Realith must not require every working node to hold the entire past indefinitely in an equally hot and equally working form.

For object coordination, that would be excessive and in many cases destructive.

History compaction does not mean erasing the past.
Nor does it mean giving up verifiability.

It means something else:

  • the network's current work may rely on a compact verifiable outcome;
  • deeper past may be retained under another regime;
  • the canon need not each time be read as a full reproduction of the entire past array.

History compaction is admissible only on one condition:
it must not destroy the verifiability of the canonical outcome.

That means that after compaction it must remain possible to verify:

  • the link of the current outcome with the prior outcome;
  • continuity between epochs;
  • the link of accepted transitions with the canonical outcome;
  • the consistency of active object versions.

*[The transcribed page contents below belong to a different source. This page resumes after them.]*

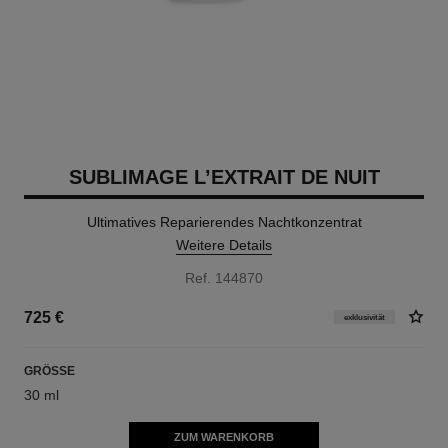
SUBLIMAGE L’EXTRAIT DE NUIT
Ultimatives Reparierendes Nachtkonzentrat
Weitere Details
Ref. 144870
725 €
exklusivität
GRÖSSE
30 ml
ZUM WARENKORB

If this can no longer be verified, then not only history depth is lost, but the canon itself is lost.

Realith must allow for different environmental regimes, including limited observability and closed contours.

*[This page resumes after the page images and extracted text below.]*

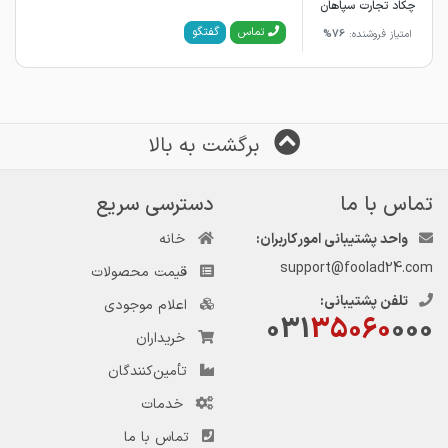
چکاد تجارت سپاهان
گفتگو
تماس
امتیاز فروشنده:
76%
برگشت به بالا
تماس با ما
دسترسی سریع
واحد پشتیبانی امور کاربران:
خانه
support@foolad24.com
قیمت محصولات
تلفن پشتیبانی:
اعلام موجودی
031
35060
000
خریداران
تأمین‌کنندگان
خدمات
تماس با ما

That is why the requirement of a total full working past on all nodes would contradict the architecture itself.

History compaction makes it possible to retain a more correct balance:

  • the canon remains verifiable;
  • the network does not turn into a mandatory eternal full archive for every working node;
  • the role of archive, working node, and light verifier may differ.

History compaction makes possible:

  • sustainable work with long-lived objects;
  • reasonable load on working nodes;
  • separation of the current canon from the full archival layer;
  • verifiability without requiring the same role from all nodes.